**Data**:

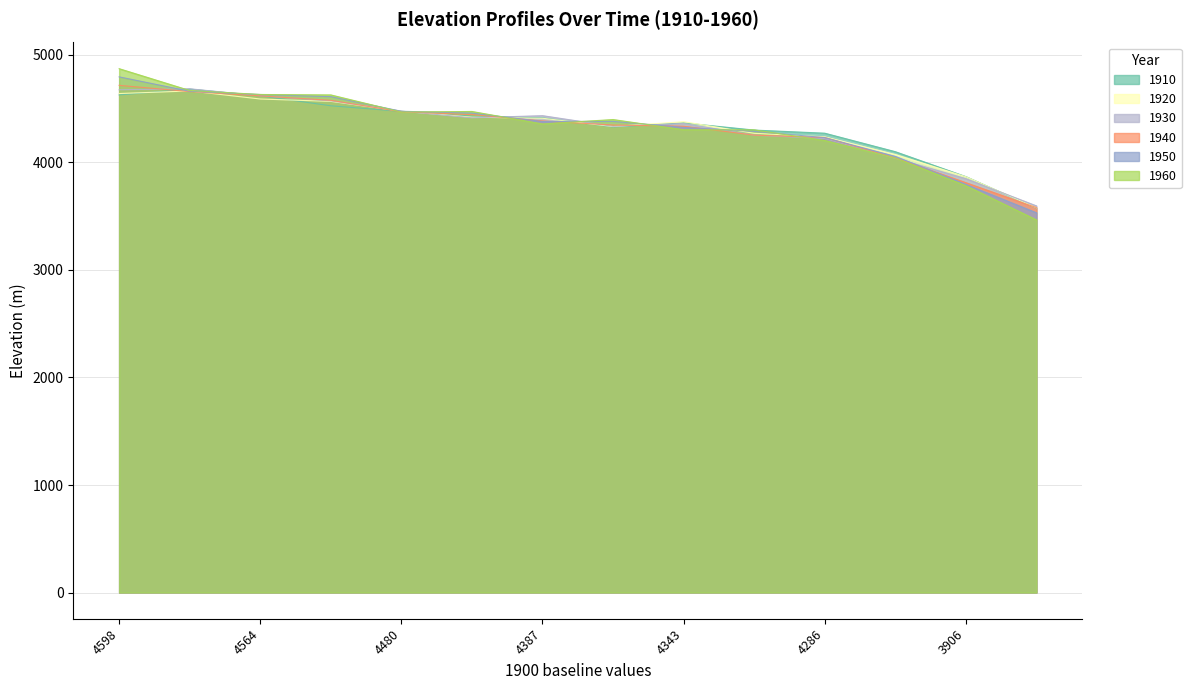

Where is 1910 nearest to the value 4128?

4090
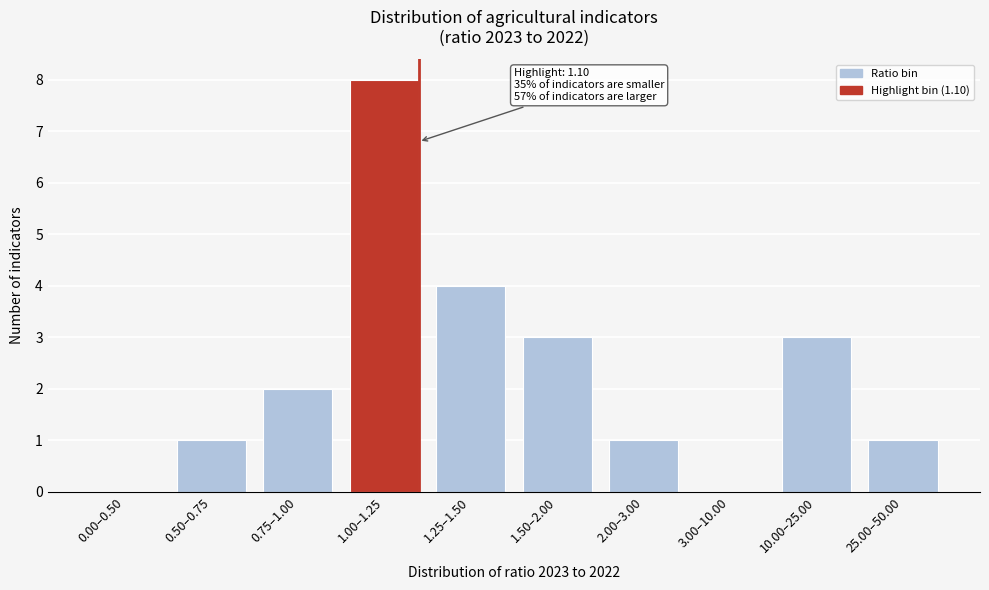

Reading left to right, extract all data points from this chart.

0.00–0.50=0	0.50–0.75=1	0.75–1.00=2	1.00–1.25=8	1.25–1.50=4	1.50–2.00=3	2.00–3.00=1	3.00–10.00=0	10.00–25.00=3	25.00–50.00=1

---

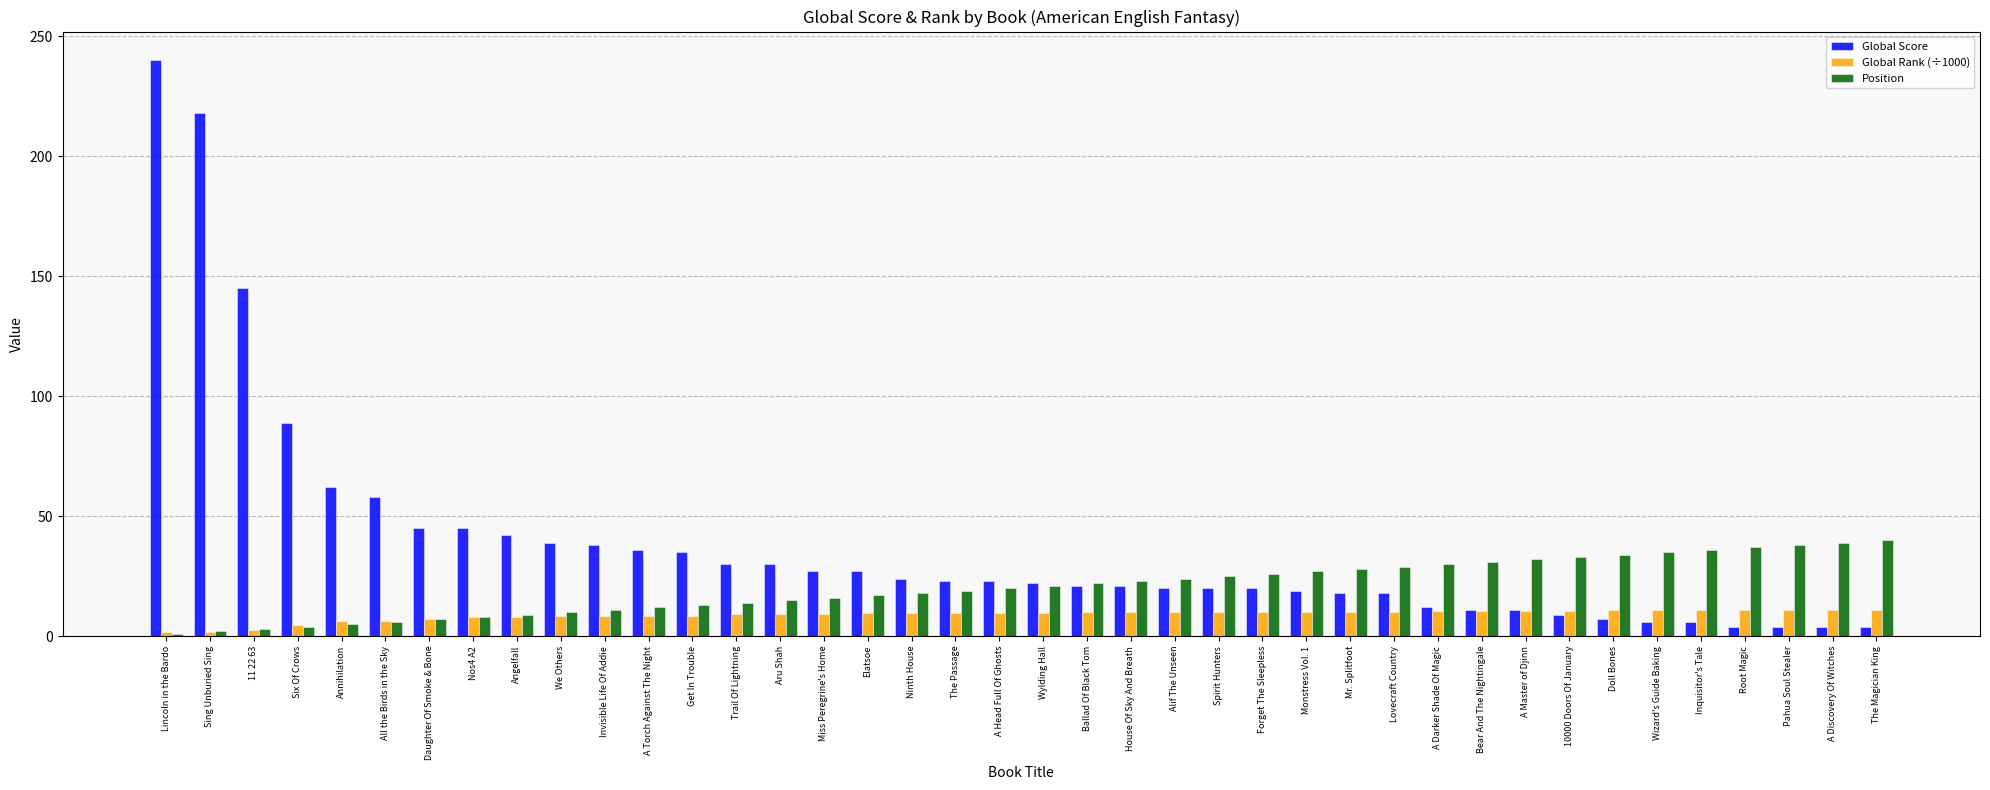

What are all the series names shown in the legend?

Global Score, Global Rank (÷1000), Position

**Your goal**: Please count how many of the lines above contain the string "What", with case counting, and give only that number.

**Exercise response**: 1